▸ **WORK ITEM**: Omit all pictures and transcribe only the lines in the entries below that run from the line with "Dukungan Orang Tua" through the line with "Stempel mit Sternen oder Herzen. Schreibe".

▸ **RECORD EXTRACTS**:
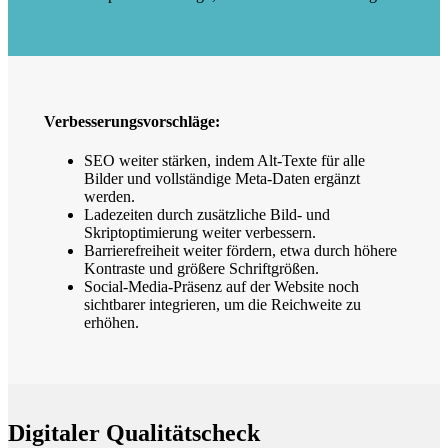
Verbesserungsvorschläge:
SEO weiter stärken, indem Alt-Texte für alle
Bilder und vollständige Meta-Daten ergänzt
werden.
Ladezeiten durch zusätzliche Bild- und
Skriptoptimierung weiter verbessern.
Barrierefreiheit weiter fördern, etwa durch höhere
Kontraste und größere Schriftgrößen.
Social-Media-Präsenz auf der Website noch
sichtbarer integrieren, um die Reichweite zu
erhöhen.
Digitaler Qualitätscheck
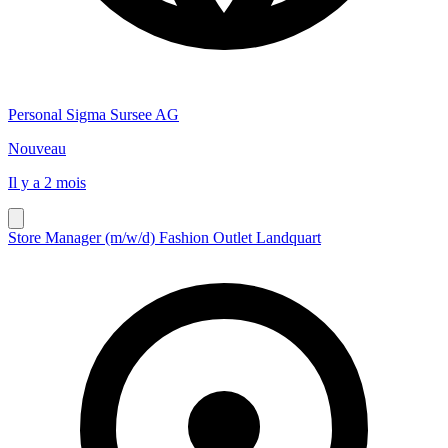
Personal Sigma Sursee AG
Nouveau
Il y a 2 mois
Store Manager (m/w/d) Fashion Outlet Landquart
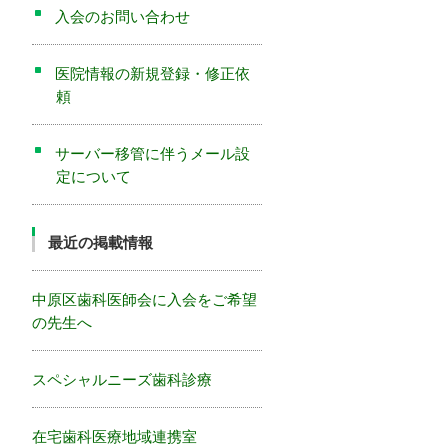
入会のお問い合わせ
医院情報の新規登録・修正依
頼
サーバー移管に伴うメール設
定について
最近の掲載情報
中原区歯科医師会に入会をご希望
の先生へ
スペシャルニーズ歯科診療
在宅歯科医療地域連携室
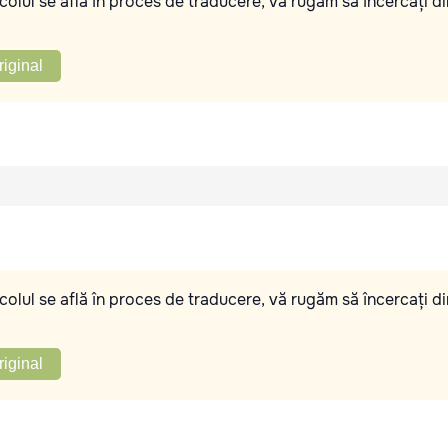
olul se află în proces de traducere, vă rugăm să încercați di
riginal
olul se află în proces de traducere, vă rugăm să încercați di
riginal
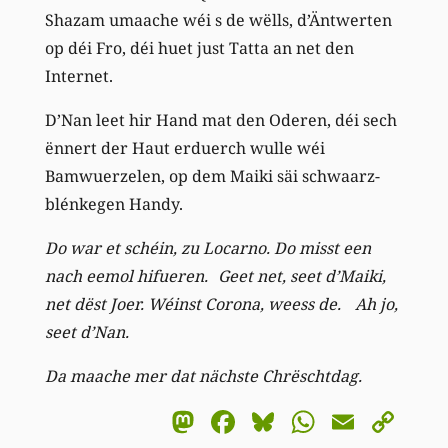
Shazam umaache wéi s de wëlls, d’Äntwerten
op déi Fro, déi huet just Tatta an net den
Internet.
D’Nan leet hir Hand mat den Oderen, déi sech
ënnert der Haut erduerch wulle wéi
Bamwuerzelen, op dem Maiki säi schwaarz-
blénkegen Handy.
Do war et schéin, zu Locarno. Do misst een
nach eemol hifueren. Geet net, seet d’Maiki,
net dëst Joer. Wéinst Corona, weess de. Ah jo,
seet d’Nan.
Da maache mer dat nächste Chrëschtdag.
Mastodon
Facebook
Bluesky
WhatsA
Email
Co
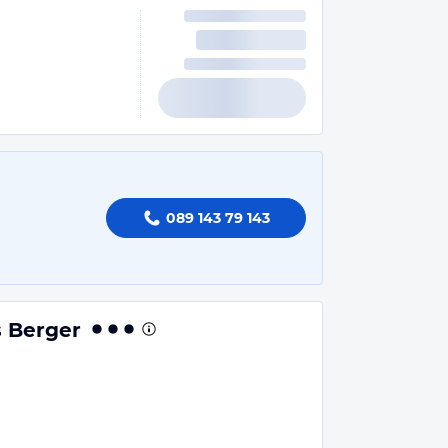
089 143 79 143
 Berger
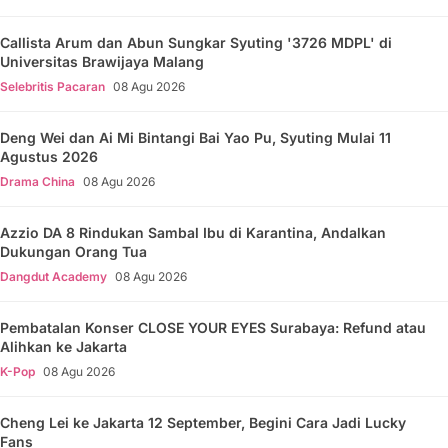
Callista Arum dan Abun Sungkar Syuting '3726 MDPL' di
Universitas Brawijaya Malang
Selebritis Pacaran
08 Agu 2026
Deng Wei dan Ai Mi Bintangi Bai Yao Pu, Syuting Mulai 11
Agustus 2026
Drama China
08 Agu 2026
Azzio DA 8 Rindukan Sambal Ibu di Karantina, Andalkan
Dukungan Orang Tua
Dangdut Academy
08 Agu 2026
Pembatalan Konser CLOSE YOUR EYES Surabaya: Refund atau
Alihkan ke Jakarta
K-Pop
08 Agu 2026
Cheng Lei ke Jakarta 12 September, Begini Cara Jadi Lucky
Fans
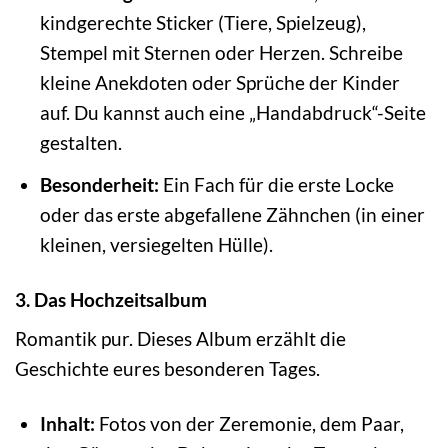
kindgerechte Sticker (Tiere, Spielzeug),
Stempel mit Sternen oder Herzen. Schreibe
kleine Anekdoten oder Sprüche der Kinder
auf. Du kannst auch eine „Handabdruck“-Seite
gestalten.
Besonderheit:
Ein Fach für die erste Locke
oder das erste abgefallene Zähnchen (in einer
kleinen, versiegelten Hülle).
3. Das Hochzeitsalbum
Romantik pur. Dieses Album erzählt die
Geschichte eures besonderen Tages.
Inhalt:
Fotos von der Zeremonie, dem Paar,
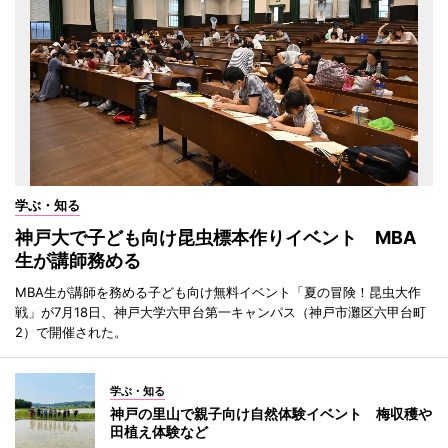
学ぶ・知る
神戸大で子ども向け昆虫標本作りイベント MBA
生が講師務める
MBA生が講師を務める子ども向け無料イベント「夏の冒険！昆虫大作
戦」が7月18日、神戸大学六甲台第一キャンパス（神戸市灘区六甲台町
2）で開催された。
学ぶ・知る
神戸の里山で親子向け自然体験イベント 梅収穫や
田植え体験など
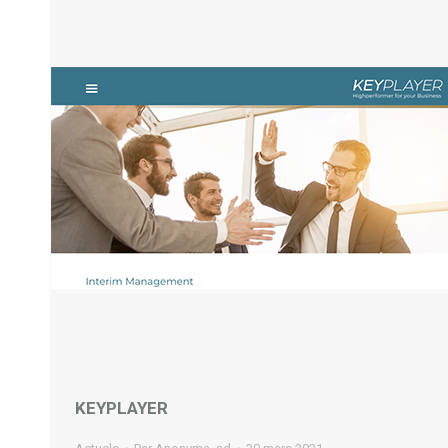
KEYPLAYER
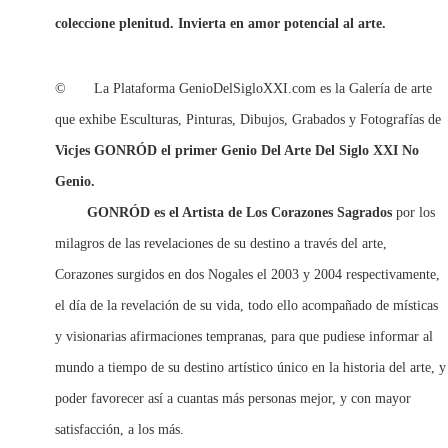
coleccione plenitud. Invierta en amor potencial al arte.
© La Plataforma GenioDelSigloXXI.com es la Galería de arte
que exhibe Esculturas, Pinturas, Dibujos, Grabados y Fotografías de
Vicjes GONRÓD el primer Genio Del Arte Del Siglo XXI No
Genio.
GONRÓD
es el Artista de Los Corazones Sagrados
por los
milagros de las revelaciones de su destino a través del arte,
Corazones surgidos en dos Nogales el 2003 y 2004 respectivamente,
el día de la revelación de su vida, todo ello acompañado de místicas
y visionarias afirmaciones tempranas, para que pudiese informar al
mundo a tiempo de su destino artístico único en la historia del arte, y
poder favorecer así a cuantas más personas mejor, y con mayor
satisfacción, a los más.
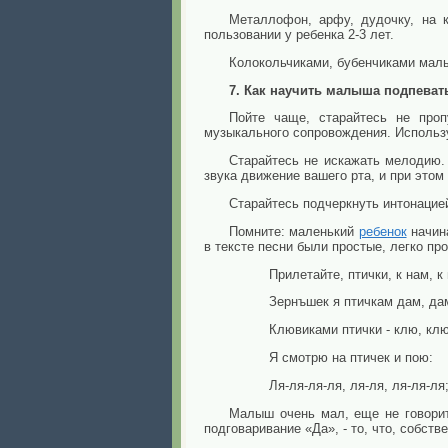
Металлофон, арфу, дудочку, на 
пользовании у ребенка 2-3 лет.
Колокольчиками, бубенчиками малы
7. Как научить малыша подпеват
Пойте чаще, старайтесь не проп
музыкального сопровождения. Использу
Старайтесь не искажать мелодию.
звука движение вашего рта, и при этом
Старайтесь подчеркнуть интонацией
Помните: маленький
ребенок
начина
в тексте песни были простые, легко п
Прилетайте, птички, к нам, к 
Зернъшек я птичкам дам, да
Клювиками птички - клю, клю
Я смотрю на птичек и пою:
Ля-ля-ля-ля, ля-ля, ля-ля-ля;
Малыш очень мал, еще не говорит,
подговаривание «Да», - то, что, собст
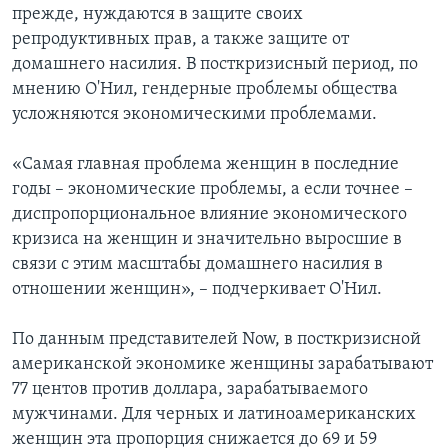
прежде, нуждаются в защите своих
репродуктивных прав, а также защите от
домашнего насилия. В посткризисный период, по
мнению О'Нил, гендерные проблемы общества
усложняются экономическими проблемами.
«Самая главная проблема женщин в последние
годы – экономические проблемы, а если точнее –
диспропорциональное влияние экономического
кризиса на женщин и значительно выросшие в
связи с этим масштабы домашнего насилия в
отношении женщин», – подчеркивает О'Нил.
По данным представителей Now, в посткризисной
американской экономике женщины зарабатывают
77 центов против доллара, зарабатываемого
мужчинами. Для черных и латиноамериканских
женщин эта пропорция снижается до 69 и 59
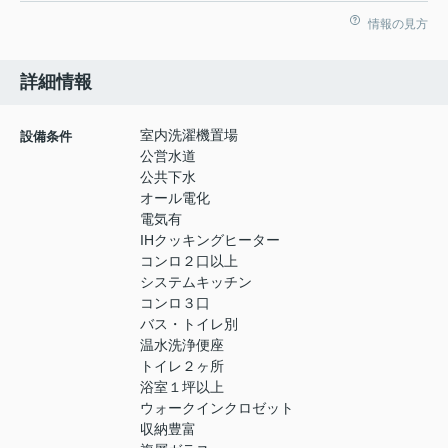
情報の見方
詳細情報
室内洗濯機置場
設備条件
公営水道
公共下水
オール電化
電気有
IHクッキングヒーター
コンロ２口以上
システムキッチン
コンロ３口
バス・トイレ別
温水洗浄便座
トイレ２ヶ所
浴室１坪以上
ウォークインクロゼット
収納豊富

▸ **PROBLEM SOLUTION**:
Dukungan Orang Tua
Dangdut Academy
08 Agu 2026
Pembatalan Konser CLOSE YOUR EYES Surabaya: Refund atau
Alihkan ke Jakarta
K-Pop
08 Agu 2026
Cheng Lei ke Jakarta 12 September, Begini Cara Jadi Lucky
Fans
kindgerechte Sticker (Tiere, Spielzeug),
Stempel mit Sternen oder Herzen. Schreibe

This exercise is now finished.